Rodzaj umowy nie ma znaczenia dla stażu pracy
„Praca to praca, nieważne na jakiej umowie, kontrakcie lub innej formie jest wykonywana, dla kogoś czy na swój rachunek. Każda taka czynność powinna wliczać się do stażu pracy” – czytamy w jednej z opinii.
Zdaniem większości komentujących nowelizacja kodeksu pracy jest potrzebna, ponieważ osoby pracujące na działalności czy zleceniu przez wiele lat są w gorszej sytuacji – gdy decydują się na etat, muszą zaczynać od początku, jeśli chodzi o nabywanie praw pracowniczych.
„Najwyższy czas, by osoby, które lata całe pracowały np. na umowach zlecenia, miały możliwość wliczania tego czasu do stażu pracy. Na polskim rynku pracy patologicznie wręcz stosuje się ten typ umów zamiast umowy o pracę, dając pracownikowi pozorny wybór w postaci albo się zgadzasz, albo dziękujemy za współpracę. Nie dość, że nie mamy umowy o pracę, to jeszcze nie możemy tych lat przepracowanych na umowach cywilnoprawnych wliczać do stażu pracy. To nie jest w porządku.

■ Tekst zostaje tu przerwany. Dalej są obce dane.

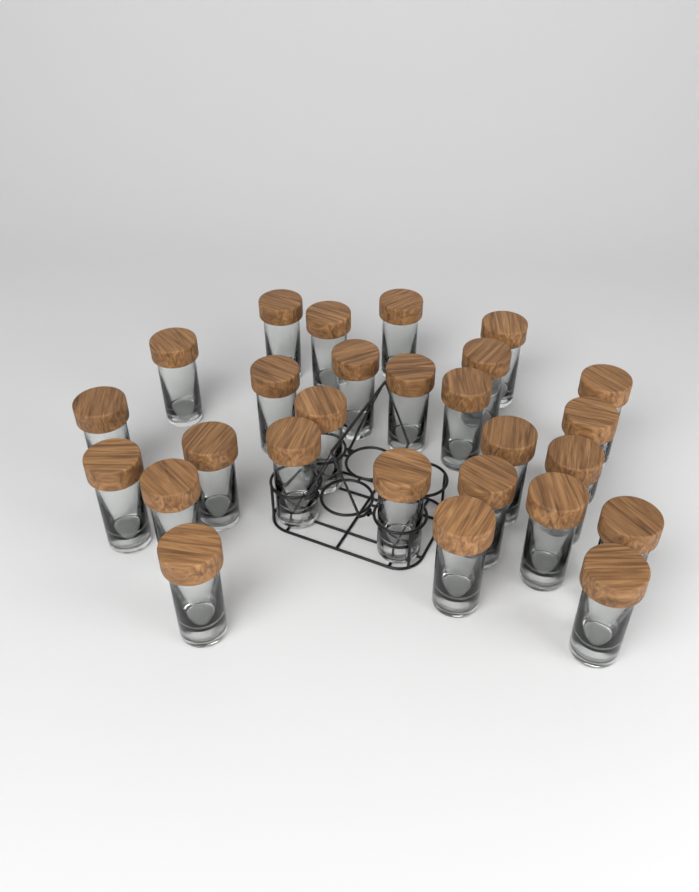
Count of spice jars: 27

Czas z tym skończyć” – wynika z kolejnej opinii do projektu.
W podobnym tonie wypowiadają się inni. „Rzesza Polaków pracuje na umowę zlecenie, choć normalnie powinni mieć umowę o pracę. Chytrzy przedsiębiorcy i pracodawcy, którzy dążą do wyzysku Polaków, nie chcą podpisywać umów o pracę. Powoduje to sytuacje, że ludzie pracują nawet 10 lat na umowie zlecenie, a ich ciężka praca nie wlicza się do stażu pracy” – czytamy.
Najwięcej zastrzeżeń dotyczy nieuwzględnienia wszystkich form zatrudnienia. „Proponowana nowelizacja jest bardzo ważna. Niemniej jednak brakuje rozwiązania dla osób pracujących głównie na umowę o dzieło” – uważa następny komentujący.
Kodeks pracy do poprawki. 26 dni dla każdego?
Inni wskazują, że choć diagnoza projektodawców jest słuszna, to wybrane rozwiązanie już niekoniecznie. „Projekt zwraca uwagę na istotny problem, ale proponuje chyba najgorsze rozwiązanie, jakie można sobie wyobrazić” – wynika z kolejnej opinii. Zdaniem jej autora, zamiast uproszczenia prawa, otrzymujemy zwiększenie biurokracji. Tymczasem, w jego ocenie, rozwiązanie jest banalne – powiązanie liczby dni urlopowych z wiekiem pracownika lub ustalenie jednej liczby dni urlopowych dla wszystkich. „Prowadzę małą firmę i wraz z osobą od kadr uznaliśmy po prostu, że osobom powyżej 30. roku życia przyznajemy 26 dni i nie bawimy się w ustalanie stażu pracy. Reszta pracowników deklaruje słownie, jaki ma staż i tyle. Tylko że ja mogę tak zrobić, ale istnieje mnóstwo pracodawców (głównie tych większych), u których dokumenty muszą być prowadzone bardzo skrupulatnie, a zatem każdy pracownik będzie musiał dostarczyć dowód na swój staż pracy, żeby ustalić przysługujący urlop. To kolejne tysiące zmarnowanych roboczogodzin na biurokrację. Moja propozycja – do 26. roku życia 20 dni wolnego, powyżej 26. roku życia 26 dni. Będzie to dobrze korespondowało z ulgą dla młodych. 26-latkowie zaczynający płacić podatek dochodowy przynajmniej dostaną dodatkowe kilka dni urlopu” – proponuje.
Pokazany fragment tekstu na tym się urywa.